Descripción del accidente
El avión, un Boeing 747-400 operativo en la ruta Singapore–Los Ángeles con escala en Taipei, inició la carrera de despegue durante fuertes lluvias y muy baja visibilidad causadas por un tifón que afectaba la zona. La tripulación tomó e inició la carrera de despegue en una pista que estaba cerrada por obras y aún presentaba maquinaria y obstáculos en su superficie. Durante la maniobra la aeronave colisionó con equipos de construcción, sufrió daños catastróficos, se incendió y quedó seriamente comprometida, lo que provocó numerosas víctimas por el impacto y por el fuego.
Victimas y supervivientes
De las 179 personas a bordo —pasajeros y tripulación— 83 perdieron la vida y 96 resultaron heridas o sobrevivieron al siniestro. Entre las causas de muerte se identificaron el impacto, las quemaduras y la inhalación de humo.
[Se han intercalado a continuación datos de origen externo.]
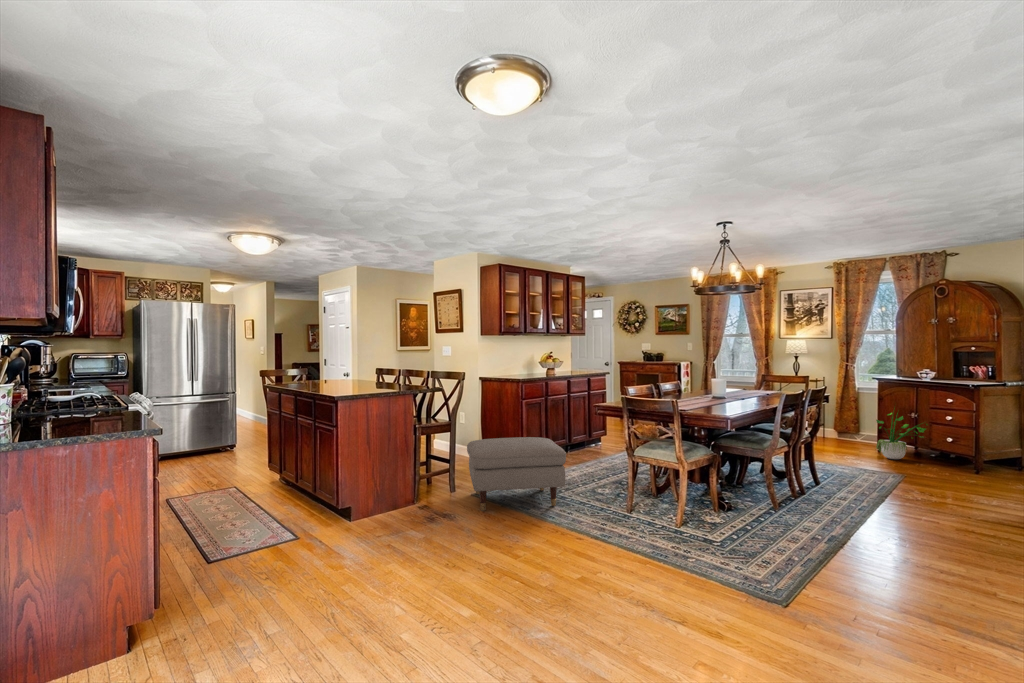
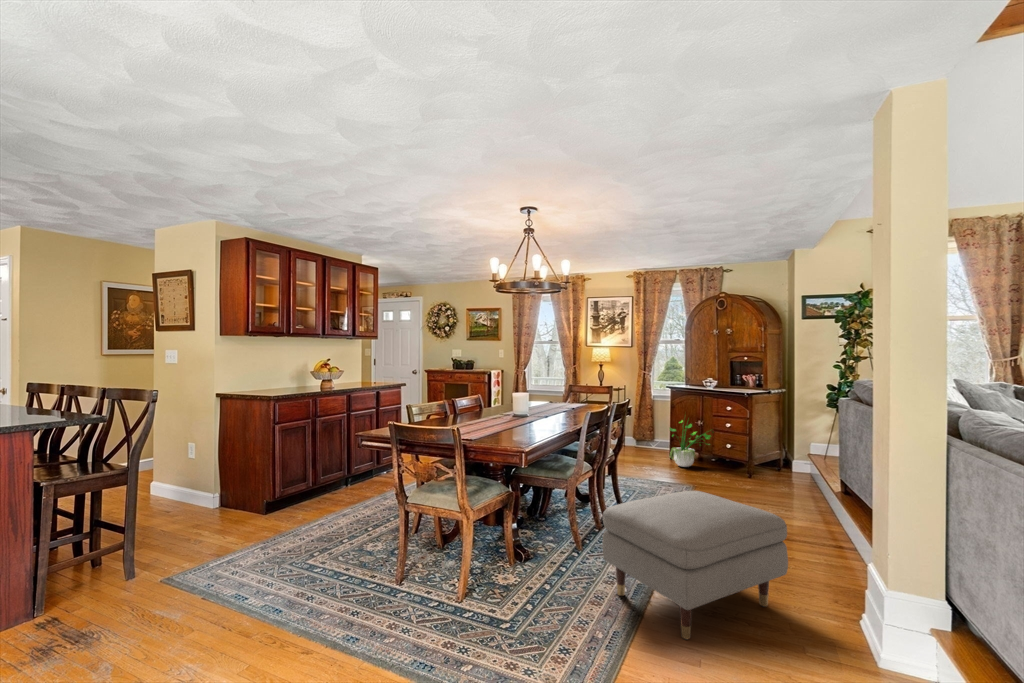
ottoman: present [467,437,566,511] -> present [603,491,788,639]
Los evacuados sobrevivientes recibieron atención médica y algunos requirieron tratamiento prolongado por quemaduras e inhalación de humo.
Investigación y causas
La investigación del accidente fue llevada a cabo por las autoridades aeronáuticas de Taiwán con la cooperación de Singapore Airlines y otras entidades internacionales. El informe final determinó que la causa principal fue un error de la tripulación al alinear y despegar por una pista cerrada en condiciones de visibilidad muy reducida. Entre los factores contribuyentes se citaron:
- Condiciones meteorológicas adversas (tormenta y lluvia intensa) que limitaron la visibilidad.
- Deficiencias en la identificación visual de la plataforma y la pista por parte de la tripulación.
- Señalización y/o iluminación insuficientes en la zona de obras, que dificultaron reconocer que la pista estaba cerrada.
- Factores humanos relacionados con la toma de decisiones en cabina y la coordinación con el control de tráfico aéreo.
Consecuencias y medidas posteriores
Tras el accidente se adoptaron medidas para reducir el riesgo de incursiones en pistas y mejorar la seguridad en operaciones en condiciones adversas. Entre las acciones implementadas a nivel del aeropuerto y por parte de operadores y autoridades se encuentran:
- Mejoras en la señalización y la iluminación de pistas y áreas en obras.
- Revisión y refuerzo de procedimientos de autorización y comunicación entre tripulaciones y control de tránsito aéreo.
- Refuerzo del entrenamiento en gestión de recursos de la tripulación (CRM) y en procedimientos para operar con baja visibilidad.
- Mayor énfasis en análisis de riesgos durante trabajos en pista y en medidas para proteger las áreas cerradas.
Memoria y lecciones
El accidente del vuelo 006 de Singapore Airlines es recordado como un ejemplo de cómo la combinación de condiciones meteorológicas extremas, errores humanos y deficiencias en la infraestructura puede desembocar en una tragedia. Las lecciones aprendidas contribuyeron a reforzar protocolos de seguridad aeroportuaria y a mejorar la formación de las tripulaciones para evitar que incidentes similares vuelvan a ocurrir.